> Activity: The lines to copy run from the one containing "clearance, 65: 140 -> 100" to the last line of the entries; output those lines exactly and only them, without pictures.

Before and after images
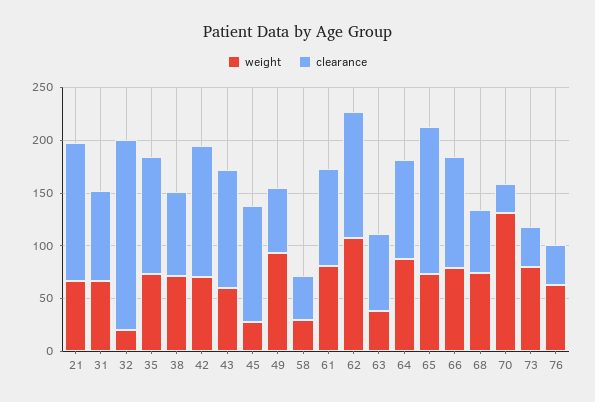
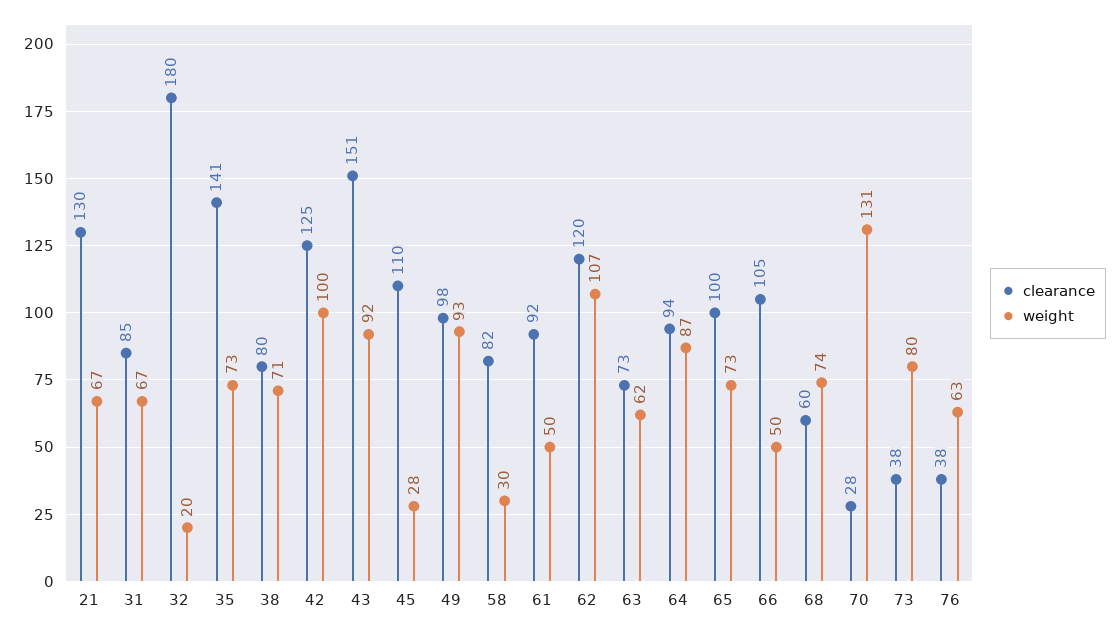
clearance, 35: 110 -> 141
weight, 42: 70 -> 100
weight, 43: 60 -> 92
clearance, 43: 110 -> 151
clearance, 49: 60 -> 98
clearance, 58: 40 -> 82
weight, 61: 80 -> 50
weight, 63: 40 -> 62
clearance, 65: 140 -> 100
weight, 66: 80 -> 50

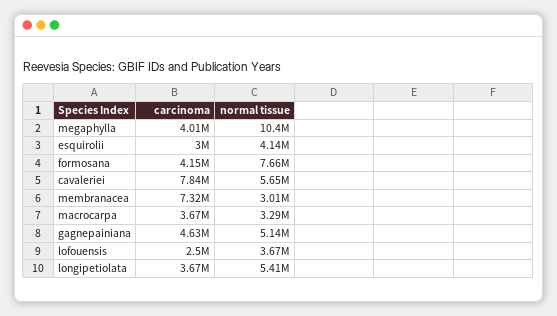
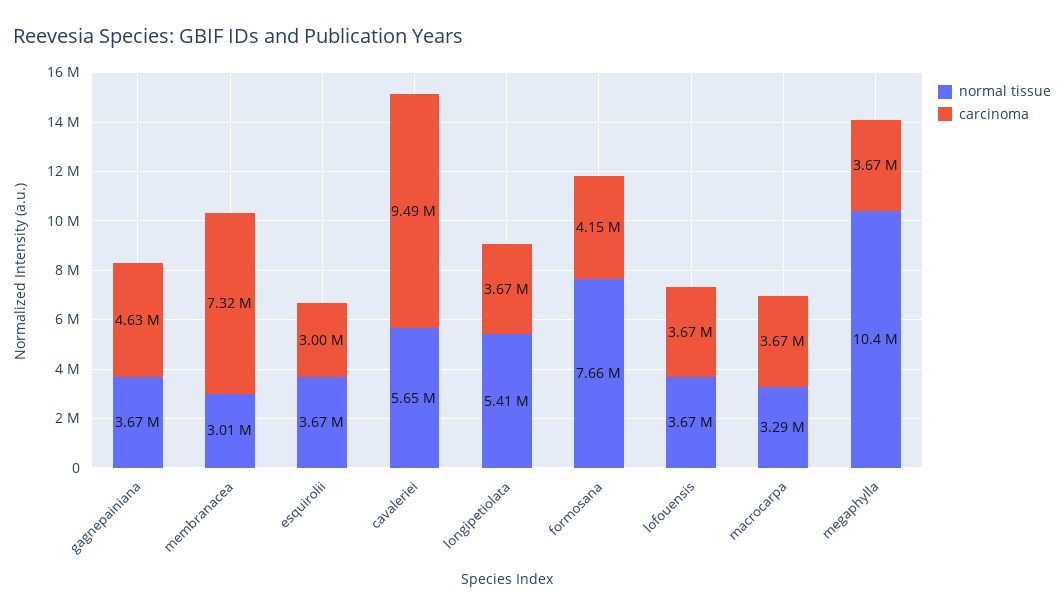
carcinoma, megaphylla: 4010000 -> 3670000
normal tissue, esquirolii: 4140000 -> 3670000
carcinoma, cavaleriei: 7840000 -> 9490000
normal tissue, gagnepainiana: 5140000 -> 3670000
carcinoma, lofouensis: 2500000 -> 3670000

> Exercise solution:
clearance, 65: 140 -> 100
weight, 66: 80 -> 50

carcinoma, megaphylla: 4010000 -> 3670000
normal tissue, esquirolii: 4140000 -> 3670000
carcinoma, cavaleriei: 7840000 -> 9490000
normal tissue, gagnepainiana: 5140000 -> 3670000
carcinoma, lofouensis: 2500000 -> 3670000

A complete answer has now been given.